● PROBLEM DESCRIPTION
Type out the full set of entries again, unchanged.

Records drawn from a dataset
- Opening Delimiter -
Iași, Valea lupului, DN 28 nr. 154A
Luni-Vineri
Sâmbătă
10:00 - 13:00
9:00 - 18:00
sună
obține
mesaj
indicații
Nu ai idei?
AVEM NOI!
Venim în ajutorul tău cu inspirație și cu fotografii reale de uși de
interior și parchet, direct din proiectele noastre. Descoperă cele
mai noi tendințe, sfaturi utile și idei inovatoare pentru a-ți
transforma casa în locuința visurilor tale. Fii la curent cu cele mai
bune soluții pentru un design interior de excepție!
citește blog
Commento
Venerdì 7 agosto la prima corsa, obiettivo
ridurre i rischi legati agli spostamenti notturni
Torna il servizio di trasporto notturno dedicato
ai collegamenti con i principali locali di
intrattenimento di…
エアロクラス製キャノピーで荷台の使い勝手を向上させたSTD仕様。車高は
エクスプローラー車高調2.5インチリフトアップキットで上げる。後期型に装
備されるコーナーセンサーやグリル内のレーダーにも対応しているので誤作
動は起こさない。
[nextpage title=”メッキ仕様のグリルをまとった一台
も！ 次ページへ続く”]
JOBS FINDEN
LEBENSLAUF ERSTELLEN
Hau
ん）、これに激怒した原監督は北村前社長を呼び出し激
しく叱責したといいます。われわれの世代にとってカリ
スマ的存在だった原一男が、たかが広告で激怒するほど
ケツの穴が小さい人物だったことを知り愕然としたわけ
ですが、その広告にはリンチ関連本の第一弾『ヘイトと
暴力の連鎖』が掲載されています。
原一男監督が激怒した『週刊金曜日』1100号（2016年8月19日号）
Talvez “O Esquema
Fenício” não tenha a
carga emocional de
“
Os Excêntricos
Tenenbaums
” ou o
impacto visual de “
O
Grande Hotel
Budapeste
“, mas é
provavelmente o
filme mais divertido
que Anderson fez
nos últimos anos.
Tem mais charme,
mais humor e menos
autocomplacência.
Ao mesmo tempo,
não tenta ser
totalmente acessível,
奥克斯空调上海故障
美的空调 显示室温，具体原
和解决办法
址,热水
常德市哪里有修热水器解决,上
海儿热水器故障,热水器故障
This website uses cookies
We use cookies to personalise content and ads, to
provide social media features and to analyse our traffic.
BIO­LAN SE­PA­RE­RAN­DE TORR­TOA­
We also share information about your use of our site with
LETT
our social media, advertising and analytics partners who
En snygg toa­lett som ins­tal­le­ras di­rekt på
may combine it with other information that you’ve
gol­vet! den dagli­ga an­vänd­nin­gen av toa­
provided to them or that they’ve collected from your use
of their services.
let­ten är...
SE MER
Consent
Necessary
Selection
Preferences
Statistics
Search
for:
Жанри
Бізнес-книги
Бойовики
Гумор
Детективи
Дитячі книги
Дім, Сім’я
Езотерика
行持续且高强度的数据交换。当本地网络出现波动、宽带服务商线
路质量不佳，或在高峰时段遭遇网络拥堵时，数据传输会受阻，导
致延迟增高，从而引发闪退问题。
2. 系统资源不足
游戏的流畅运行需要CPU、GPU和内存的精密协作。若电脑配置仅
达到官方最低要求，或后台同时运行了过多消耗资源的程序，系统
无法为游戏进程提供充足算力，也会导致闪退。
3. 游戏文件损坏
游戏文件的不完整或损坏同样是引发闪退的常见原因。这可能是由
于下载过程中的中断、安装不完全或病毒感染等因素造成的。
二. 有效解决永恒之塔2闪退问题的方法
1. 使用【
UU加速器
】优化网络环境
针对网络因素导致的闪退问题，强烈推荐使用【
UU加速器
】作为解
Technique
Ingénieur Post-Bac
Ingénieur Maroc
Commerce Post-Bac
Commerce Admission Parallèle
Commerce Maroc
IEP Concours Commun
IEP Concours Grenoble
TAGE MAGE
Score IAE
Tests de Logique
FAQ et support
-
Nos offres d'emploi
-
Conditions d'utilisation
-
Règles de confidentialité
- Closing Delimiter -
● ANSWER TO THIS EXERCISE
Iași, Valea lupului, DN 28 nr. 154A
Luni-Vineri
Sâmbătă
10:00 - 13:00
9:00 - 18:00
sună
obține
mesaj
indicații
Nu ai idei?
AVEM NOI!
Venim în ajutorul tău cu inspirație și cu fotografii reale de uși de
interior și parchet, direct din proiectele noastre. Descoperă cele
mai noi tendințe, sfaturi utile și idei inovatoare pentru a-ți
transforma casa în locuința visurilor tale. Fii la curent cu cele mai
bune soluții pentru un design interior de excepție!
citește blog
Commento
Venerdì 7 agosto la prima corsa, obiettivo
ridurre i rischi legati agli spostamenti notturni
Torna il servizio di trasporto notturno dedicato
ai collegamenti con i principali locali di
intrattenimento di…
エアロクラス製キャノピーで荷台の使い勝手を向上させたSTD仕様。車高は
エクスプローラー車高調2.5インチリフトアップキットで上げる。後期型に装
備されるコーナーセンサーやグリル内のレーダーにも対応しているので誤作
動は起こさない。
[nextpage title=”メッキ仕様のグリルをまとった一台
も！ 次ページへ続く”]
JOBS FINDEN
LEBENSLAUF ERSTELLEN
Hau
ん）、これに激怒した原監督は北村前社長を呼び出し激
しく叱責したといいます。われわれの世代にとってカリ
スマ的存在だった原一男が、たかが広告で激怒するほど
ケツの穴が小さい人物だったことを知り愕然としたわけ
ですが、その広告にはリンチ関連本の第一弾『ヘイトと
暴力の連鎖』が掲載されています。
原一男監督が激怒した『週刊金曜日』1100号（2016年8月19日号）
Talvez “O Esquema
Fenício” não tenha a
carga emocional de
“
Os Excêntricos
Tenenbaums
” ou o
impacto visual de “
O
Grande Hotel
Budapeste
“, mas é
provavelmente o
filme mais divertido
que Anderson fez
nos últimos anos.
Tem mais charme,
mais humor e menos
autocomplacência.
Ao mesmo tempo,
não tenta ser
totalmente acessível,
奥克斯空调上海故障
美的空调 显示室温，具体原
和解决办法
址,热水
常德市哪里有修热水器解决,上
海儿热水器故障,热水器故障
This website uses cookies
We use cookies to personalise content and ads, to
provide social media features and to analyse our traffic.
BIO­LAN SE­PA­RE­RAN­DE TORR­TOA­
We also share information about your use of our site with
LETT
our social media, advertising and analytics partners who
En snygg toa­lett som ins­tal­le­ras di­rekt på
may combine it with other information that you’ve
gol­vet! den dagli­ga an­vänd­nin­gen av toa­
provided to them or that they’ve collected from your use
of their services.
let­ten är...
SE MER
Consent
Necessary
Selection
Preferences
Statistics
Search
for:
Жанри
Бізнес-книги
Бойовики
Гумор
Детективи
Дитячі книги
Дім, Сім’я
Езотерика
行持续且高强度的数据交换。当本地网络出现波动、宽带服务商线
路质量不佳，或在高峰时段遭遇网络拥堵时，数据传输会受阻，导
致延迟增高，从而引发闪退问题。
2. 系统资源不足
游戏的流畅运行需要CPU、GPU和内存的精密协作。若电脑配置仅
达到官方最低要求，或后台同时运行了过多消耗资源的程序，系统
无法为游戏进程提供充足算力，也会导致闪退。
3. 游戏文件损坏
游戏文件的不完整或损坏同样是引发闪退的常见原因。这可能是由
于下载过程中的中断、安装不完全或病毒感染等因素造成的。
二. 有效解决永恒之塔2闪退问题的方法
1. 使用【
UU加速器
】优化网络环境
针对网络因素导致的闪退问题，强烈推荐使用【
UU加速器
】作为解
Technique
Ingénieur Post-Bac
Ingénieur Maroc
Commerce Post-Bac
Commerce Admission Parallèle
Commerce Maroc
IEP Concours Commun
IEP Concours Grenoble
TAGE MAGE
Score IAE
Tests de Logique
FAQ et support
-
Nos offres d'emploi
-
Conditions d'utilisation
-
Règles de confidentialité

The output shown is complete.